Perl XML::twig : Find a substring located before a child element in mixed content


I'm working on a XML file with some mixed content (elements containing text, one child tag, then text again).
I would like to extract, for each parent element, the word (substring) coming right before the child element.

Example of XML Input :

<root>
<parent> there is text all <child>text</child> around it</parent>
<parent> there is text all <child>text</child> around it</parent>
<parent> there is text all <child>text</child> around it</parent>
<parent> there is text all <child>text</child> around it</parent>
</root>

Example of Text Output :

all
all
all
all

I know that applying text_only to the parent element will give me there is text all around it, so I don't have to deal with the child element anymore, but then I don't know how to locate the preceding word.

Should I replace the child element by some kind of textual marker like | and just go through the remaining text as a single string ?

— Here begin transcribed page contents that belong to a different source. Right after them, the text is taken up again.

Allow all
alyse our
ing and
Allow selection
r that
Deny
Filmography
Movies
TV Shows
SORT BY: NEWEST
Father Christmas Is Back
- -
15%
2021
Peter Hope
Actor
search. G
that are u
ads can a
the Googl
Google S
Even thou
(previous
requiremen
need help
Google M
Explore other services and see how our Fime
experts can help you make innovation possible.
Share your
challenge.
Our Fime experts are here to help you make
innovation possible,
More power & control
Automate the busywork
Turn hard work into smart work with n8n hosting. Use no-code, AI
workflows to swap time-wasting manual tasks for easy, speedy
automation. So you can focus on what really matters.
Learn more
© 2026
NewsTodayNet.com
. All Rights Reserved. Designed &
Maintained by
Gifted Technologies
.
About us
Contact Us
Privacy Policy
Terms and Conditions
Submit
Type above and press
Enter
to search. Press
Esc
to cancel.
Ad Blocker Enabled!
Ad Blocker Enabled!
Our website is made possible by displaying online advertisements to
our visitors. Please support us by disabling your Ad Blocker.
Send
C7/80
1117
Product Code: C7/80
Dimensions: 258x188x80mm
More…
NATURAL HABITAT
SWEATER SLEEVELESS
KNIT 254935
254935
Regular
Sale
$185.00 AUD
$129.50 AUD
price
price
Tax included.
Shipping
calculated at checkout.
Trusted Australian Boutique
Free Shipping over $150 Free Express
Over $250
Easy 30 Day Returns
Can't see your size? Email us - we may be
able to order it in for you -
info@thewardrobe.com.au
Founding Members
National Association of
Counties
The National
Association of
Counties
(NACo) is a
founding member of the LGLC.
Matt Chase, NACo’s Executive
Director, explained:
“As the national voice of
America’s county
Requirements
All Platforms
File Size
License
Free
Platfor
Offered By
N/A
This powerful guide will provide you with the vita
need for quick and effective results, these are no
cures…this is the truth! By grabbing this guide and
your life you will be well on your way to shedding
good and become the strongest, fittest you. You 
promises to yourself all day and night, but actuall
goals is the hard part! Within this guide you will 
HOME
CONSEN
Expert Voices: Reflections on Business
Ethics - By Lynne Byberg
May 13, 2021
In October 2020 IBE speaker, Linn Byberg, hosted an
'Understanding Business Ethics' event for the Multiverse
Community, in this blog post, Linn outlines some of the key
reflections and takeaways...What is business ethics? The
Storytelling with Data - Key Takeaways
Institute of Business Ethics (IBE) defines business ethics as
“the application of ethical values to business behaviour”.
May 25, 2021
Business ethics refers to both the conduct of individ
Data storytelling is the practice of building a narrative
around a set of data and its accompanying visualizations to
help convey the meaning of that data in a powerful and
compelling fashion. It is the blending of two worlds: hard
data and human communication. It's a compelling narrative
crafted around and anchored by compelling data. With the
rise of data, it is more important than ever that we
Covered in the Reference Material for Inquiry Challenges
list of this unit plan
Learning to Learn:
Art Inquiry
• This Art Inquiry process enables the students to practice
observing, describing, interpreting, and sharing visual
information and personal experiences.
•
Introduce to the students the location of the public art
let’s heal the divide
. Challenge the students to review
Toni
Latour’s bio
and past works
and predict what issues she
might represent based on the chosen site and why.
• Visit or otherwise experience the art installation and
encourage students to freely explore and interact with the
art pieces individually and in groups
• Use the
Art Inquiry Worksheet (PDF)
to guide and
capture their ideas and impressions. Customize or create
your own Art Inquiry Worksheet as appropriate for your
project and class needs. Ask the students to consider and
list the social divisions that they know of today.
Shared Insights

I'm not asking for a full "ready-made" answer, but some directions would sure be helpful.


Solution

  • You can find each child element and then check the text of its sibling on the left. That's the previous sibling. Conveniently there is a method prev_sibling_text that gives you just that, since the previous sibling is a text node anyway. From there, it's just a matter of locating the last word.

    use strict;
    use warnings;
    use feature 'say';
    use XML::Twig;
    
    my $twig = XML::Twig->new(
        TwigHandlers => {
            child => sub {
                say +( split /\s/, $_->prev_sibling_text )[-1];
            },
        }
    );
    
    $twig->parse( \*DATA );
    
    __DATA__
    <root>
    <parent> there is text all <child>text</child> around it</parent>
    <parent> there is text all <child>text</child> around it</parent>
    <parent> there is text all <child>text</child> around it</parent>
    <parent> there is text all <child>text</child> around it</parent>
    </root>